Francisco Verdugo (1537–1595), Spanish military commander in the Dutch Revolt, became Maestre de Campo General, in the Spanish Netherlands. He was also the last Spanish Stadtholder of Friesland, Groningen, Drenthe and Overijssel between 1581 and 1594.

==Biography==
He has been described as a brave, courteous and very experienced soldier, who rose from the rank of musketeer, which he held at the siege of Haarlem, to the governor of Frisia.

When he was 20 he participated in the Battle of Saint-Quentin in August 1557.

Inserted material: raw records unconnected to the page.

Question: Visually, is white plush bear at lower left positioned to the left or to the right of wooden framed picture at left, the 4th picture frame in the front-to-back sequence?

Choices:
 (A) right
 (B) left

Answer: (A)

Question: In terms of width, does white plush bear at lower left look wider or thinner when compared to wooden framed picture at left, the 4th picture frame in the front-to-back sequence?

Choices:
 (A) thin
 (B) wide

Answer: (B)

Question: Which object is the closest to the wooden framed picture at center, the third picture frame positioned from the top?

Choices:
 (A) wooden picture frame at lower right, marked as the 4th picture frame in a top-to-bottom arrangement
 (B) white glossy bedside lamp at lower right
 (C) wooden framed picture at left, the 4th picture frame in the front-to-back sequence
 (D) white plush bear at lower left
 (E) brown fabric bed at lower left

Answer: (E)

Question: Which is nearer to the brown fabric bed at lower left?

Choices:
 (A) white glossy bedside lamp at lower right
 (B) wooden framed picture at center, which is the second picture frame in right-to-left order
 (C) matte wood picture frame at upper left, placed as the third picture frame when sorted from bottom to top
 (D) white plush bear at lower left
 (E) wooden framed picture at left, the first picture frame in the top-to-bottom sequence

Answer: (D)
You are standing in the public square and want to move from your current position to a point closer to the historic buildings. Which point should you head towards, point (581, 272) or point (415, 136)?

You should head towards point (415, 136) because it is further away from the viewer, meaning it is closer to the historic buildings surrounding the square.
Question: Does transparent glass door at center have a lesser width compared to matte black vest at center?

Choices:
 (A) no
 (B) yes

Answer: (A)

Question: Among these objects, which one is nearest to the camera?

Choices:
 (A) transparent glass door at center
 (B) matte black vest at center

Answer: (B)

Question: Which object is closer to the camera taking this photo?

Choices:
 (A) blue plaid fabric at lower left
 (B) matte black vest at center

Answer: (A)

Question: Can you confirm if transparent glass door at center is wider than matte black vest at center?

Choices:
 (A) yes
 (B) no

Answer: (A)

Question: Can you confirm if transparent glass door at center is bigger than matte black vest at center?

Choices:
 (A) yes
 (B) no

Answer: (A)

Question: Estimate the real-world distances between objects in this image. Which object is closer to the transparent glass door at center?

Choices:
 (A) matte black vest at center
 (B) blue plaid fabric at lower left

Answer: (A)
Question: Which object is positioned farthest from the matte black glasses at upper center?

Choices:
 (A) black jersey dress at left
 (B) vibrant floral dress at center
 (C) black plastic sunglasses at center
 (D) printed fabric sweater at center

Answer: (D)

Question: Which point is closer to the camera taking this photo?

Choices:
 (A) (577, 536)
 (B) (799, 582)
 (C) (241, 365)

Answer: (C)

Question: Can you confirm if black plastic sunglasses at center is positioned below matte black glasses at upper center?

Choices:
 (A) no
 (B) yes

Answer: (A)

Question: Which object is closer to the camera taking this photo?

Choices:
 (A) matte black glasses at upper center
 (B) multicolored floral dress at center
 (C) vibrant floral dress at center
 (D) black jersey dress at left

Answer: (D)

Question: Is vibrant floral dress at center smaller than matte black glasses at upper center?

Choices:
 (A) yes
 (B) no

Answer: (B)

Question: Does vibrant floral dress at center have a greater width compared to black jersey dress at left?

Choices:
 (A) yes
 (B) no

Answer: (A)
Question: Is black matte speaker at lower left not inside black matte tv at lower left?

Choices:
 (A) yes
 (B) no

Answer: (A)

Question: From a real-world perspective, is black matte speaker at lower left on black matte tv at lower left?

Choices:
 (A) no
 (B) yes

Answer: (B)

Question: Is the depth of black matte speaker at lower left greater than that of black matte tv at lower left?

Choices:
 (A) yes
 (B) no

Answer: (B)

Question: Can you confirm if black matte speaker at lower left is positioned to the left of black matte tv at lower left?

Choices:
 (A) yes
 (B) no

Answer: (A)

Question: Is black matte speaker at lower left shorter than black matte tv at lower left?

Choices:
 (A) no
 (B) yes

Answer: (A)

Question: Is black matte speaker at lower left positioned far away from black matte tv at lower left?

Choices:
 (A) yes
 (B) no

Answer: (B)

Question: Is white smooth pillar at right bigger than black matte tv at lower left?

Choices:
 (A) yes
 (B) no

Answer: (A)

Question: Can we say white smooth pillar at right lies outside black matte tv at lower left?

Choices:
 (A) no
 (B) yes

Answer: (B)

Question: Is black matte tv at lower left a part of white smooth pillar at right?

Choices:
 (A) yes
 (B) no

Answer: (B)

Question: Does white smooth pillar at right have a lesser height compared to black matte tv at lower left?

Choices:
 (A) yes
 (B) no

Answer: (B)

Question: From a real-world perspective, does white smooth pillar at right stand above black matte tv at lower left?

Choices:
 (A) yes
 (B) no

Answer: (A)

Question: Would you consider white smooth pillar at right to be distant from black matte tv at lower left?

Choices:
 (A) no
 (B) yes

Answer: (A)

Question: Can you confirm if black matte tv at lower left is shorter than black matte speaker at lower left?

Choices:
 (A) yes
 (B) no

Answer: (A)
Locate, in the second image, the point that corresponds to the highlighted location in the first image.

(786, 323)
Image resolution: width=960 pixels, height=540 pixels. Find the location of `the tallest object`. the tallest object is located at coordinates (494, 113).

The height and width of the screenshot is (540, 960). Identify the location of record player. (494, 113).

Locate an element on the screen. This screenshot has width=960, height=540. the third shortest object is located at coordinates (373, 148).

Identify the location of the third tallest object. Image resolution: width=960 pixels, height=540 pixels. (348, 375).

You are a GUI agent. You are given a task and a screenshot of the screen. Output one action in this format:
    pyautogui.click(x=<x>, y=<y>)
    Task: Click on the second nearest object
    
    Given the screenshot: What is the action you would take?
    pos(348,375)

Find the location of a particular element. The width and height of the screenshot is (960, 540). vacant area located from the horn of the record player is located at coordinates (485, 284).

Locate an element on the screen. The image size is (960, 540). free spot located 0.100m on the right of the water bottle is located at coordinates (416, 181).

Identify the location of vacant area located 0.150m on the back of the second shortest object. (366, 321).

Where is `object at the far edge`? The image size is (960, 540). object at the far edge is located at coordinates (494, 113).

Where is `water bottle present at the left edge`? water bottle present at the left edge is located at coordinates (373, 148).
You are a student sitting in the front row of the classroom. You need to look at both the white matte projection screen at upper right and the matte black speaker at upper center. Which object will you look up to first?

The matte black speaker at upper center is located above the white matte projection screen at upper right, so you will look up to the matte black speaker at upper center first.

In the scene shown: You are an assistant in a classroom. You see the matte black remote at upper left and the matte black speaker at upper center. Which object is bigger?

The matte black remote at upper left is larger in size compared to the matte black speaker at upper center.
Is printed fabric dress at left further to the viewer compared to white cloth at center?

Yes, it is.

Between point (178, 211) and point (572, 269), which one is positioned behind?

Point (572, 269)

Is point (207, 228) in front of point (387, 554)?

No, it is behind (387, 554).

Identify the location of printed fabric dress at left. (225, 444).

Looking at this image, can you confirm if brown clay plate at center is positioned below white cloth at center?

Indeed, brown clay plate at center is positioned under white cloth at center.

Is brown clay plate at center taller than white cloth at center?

Nominated Governor of Haarlem in 1573, as an Admiral of the Spanish Fleet he helped to conquer Flanders. In 1576, he became Councillor of State.

After the arrival in Brussels in 1577 of Juan of Austria, (1547–1578, aged 31), the half brother of King Philip II of Spain, Verdugo was promoted to Governor of Breda, and later of Thionville and of the Citadel of Namur. He married in 1578, aged 41, Dorothea von Mansfeld, one of the daughters of Count Peter Ernst I von Mansfeld-Vorderort (1517–1604).

In 1578 he was despatched to Friesland in support of the governor of the province, George de Lalaing, and in 1581 he in turn was appointed Governor and Captain General of the Dutch provinces of Friesland, Groningen, Drenthe and Overijssel. This year he won the Battle of Noordhorn over a Dutch States' army led by the English general John Norreys. In 1582 he was forced to lift the siege of Lochem upon that city's relief. In 1586 he successfully commanded Spanish forces at the Battle of Zutphen. But from then on, he lost more and more terrain to Maurice of Nassau, Prince of Orange and William Louis, Count of Nassau-Dillenburg until by 1595, he had only the city of Groningen and Twente left. He was unable to prevent Coevorden from surrendering in September 1592. In an effort to retake the city the following year he was forced to withdraw after an Anglo-Dutch relief force arrived. Finally he was also unable to prevent Groningen from falling on 22 July 1594, and was thus recalled from Friesland by Archduke Ernest of Austria.

After his recall he wrote a Commentario de la guerra de Frisa justifying his actions. There were plans to appoint him governor of the citadel at Antwerp at the time of his death.

He died on 22 September 1595 and was buried in the same grave as his wife, in the Convent of Sancti Spiritus (Orden de Santa Clara) in Luxembourg.